The Perfect Woman

 

When two people get married, they feel like they are just perfect for one another.  We all know and say, “there is no such thing as perfect” but that doesn’t change our desire for it.  We use the word ‘perfect’ to describe our newborn babies, a completed art creation, a diamond, or even a well put together ensemble for the evening. Merriam-Webster defines perfect as having no room for improvement. So, is there really a such thing as perfect? Or is the word simply apart of our vocabulary with an interchangeable meaning? Once I became a wife, I felt like the requirements of me were overwhelming. More importantly I felt that I could not measure up to the standards of marriage that some figment of my mind’s imagination had conjured up.  I felt like the problems that I had before saying “I do” magnified over night and became my biggest enemy.  I was no longer the free-bird that needed to spread its wings, I was mother bird. I had stopped being the twenty something year old that made mistakes and bad decisions; I somehow had to magically transform into super wise, loving, mature, the opposite of who I really was, LeToya.  And it felt forced.

Our first year I hated everything because it seemed like I was terrible at well, everything. I could perform the physical tasks,  but in the mental and emotional parts of marriage, I stunk.  I didn’t know how to communicate my feelings now as a wife, to my husband.  I didn’t know how to separate who I was, the individual, from my family role; for that reason I hid a lot of my intimate self from pretty much everyone.

I didn’t know much about effective communication because the house I grew up in was full of yelling, arguments and fighting, therefore, before I learned positive and effective communication I learned to shut-down.  That part of me didn’t change after marriage. Instead of adapting, I fought.  I wasn’t ready for whatever life was trying to make me do or be.

The more my imperfections shined through, the more of a hermit crab I became. When it was time for me to do something different; I would easily revert back to the way I used to handle situations. Pushing blame on my husband saying that he was trying to alter who I was, when all along it was God using him, to tell me it was time-out for my own foolishness.  I couldn’t see it then because hindsight is 20/20; but to look back now, I wonder what is it about a relationship that makes people feel like they have to be perfect?

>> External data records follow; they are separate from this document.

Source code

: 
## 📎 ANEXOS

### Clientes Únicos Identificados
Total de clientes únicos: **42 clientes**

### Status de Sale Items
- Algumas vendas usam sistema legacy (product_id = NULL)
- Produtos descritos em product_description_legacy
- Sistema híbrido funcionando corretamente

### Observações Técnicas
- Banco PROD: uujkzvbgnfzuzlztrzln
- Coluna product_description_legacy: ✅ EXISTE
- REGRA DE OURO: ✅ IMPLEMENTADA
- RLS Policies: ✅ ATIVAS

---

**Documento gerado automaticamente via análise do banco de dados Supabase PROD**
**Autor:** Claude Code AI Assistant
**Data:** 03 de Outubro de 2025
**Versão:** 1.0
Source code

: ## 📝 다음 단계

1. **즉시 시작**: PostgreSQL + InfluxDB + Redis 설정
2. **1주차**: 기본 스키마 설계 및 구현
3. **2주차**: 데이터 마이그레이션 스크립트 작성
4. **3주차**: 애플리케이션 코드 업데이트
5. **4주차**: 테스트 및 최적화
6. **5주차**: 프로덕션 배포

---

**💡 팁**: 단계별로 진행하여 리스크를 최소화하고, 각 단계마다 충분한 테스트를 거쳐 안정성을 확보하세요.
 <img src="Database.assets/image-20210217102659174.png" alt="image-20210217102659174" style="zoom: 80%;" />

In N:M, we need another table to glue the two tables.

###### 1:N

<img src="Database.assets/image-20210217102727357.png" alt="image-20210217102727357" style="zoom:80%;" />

In actuality the mistakes and flaws are what get us far. They only help make us into better individuals. My husband was never asking me to be perfect, he was wanting me to grow.  He wasn’t asking me to change who I was, just revise the manner in which I communicated certain things to him.  He wasn’t trying to fit me, the square peg, into the circle of his ideals, but was simply seeing something in me that was hurting me more than helping me.  Isn’t that what perfect, loving spouses do?  I abhor that it took a while for me to get to this point, and I cringe to think about what I put my husband through, but I’m always quickly comforted by the reminder of how perfect he was for me at that point in our marriage.

That’s just it! Perfection is not the end, it’s not the complete package that has no need for getting better. Maybe perfection is just a word that describes a feeling about something or someone, for a specified period of time; like a perfect proposal, birthday celebration, or even sunset.  There is nothing on this earth that is perfect, not even nature; everything has room for enhancement at some point in its life span. Maybe this world, us and everything in its grand state of flaws and shoddiness, is exactly the meaning of ‘perfect’.

Maybe perfection means to be what or who you are until its time to reassess and change.  Maybe you aren’t perfect today but you will be tomorrow; maybe not right now but possibly in a few hours perfection will be knocking at your door.  Maybe being perfect is being gracefully imperfect…And just like beauty, maybe perfection is only in the eye of the beholder.